[What is expected] Only the lines from the line holding "VIÑAS DEL VERO AVANZA" through the final line of the entries below are to be returned, exactly as they stand.

[Records drawn from a dataset]

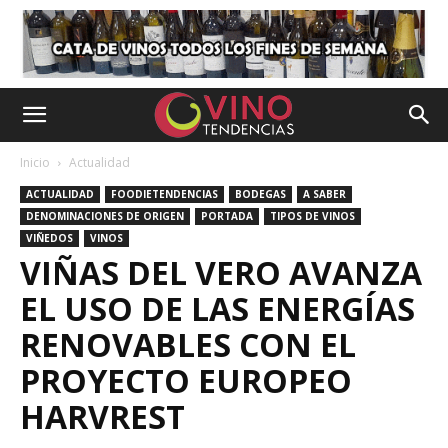
Inicio
Actualidad
ACTUALIDAD
FOODIETENDENCIAS
BODEGAS
A SABER
DENOMINACIONES DE ORIGEN
PORTADA
TIPOS DE VINOS
VIÑEDOS
VINOS
VIÑAS DEL VERO AVANZA
EL USO DE LAS ENERGÍAS
RENOVABLES CON EL
PROYECTO EUROPEO
HARVREST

[Exercise solution]
VIÑAS DEL VERO AVANZA
EL USO DE LAS ENERGÍAS
RENOVABLES CON EL
PROYECTO EUROPEO
HARVREST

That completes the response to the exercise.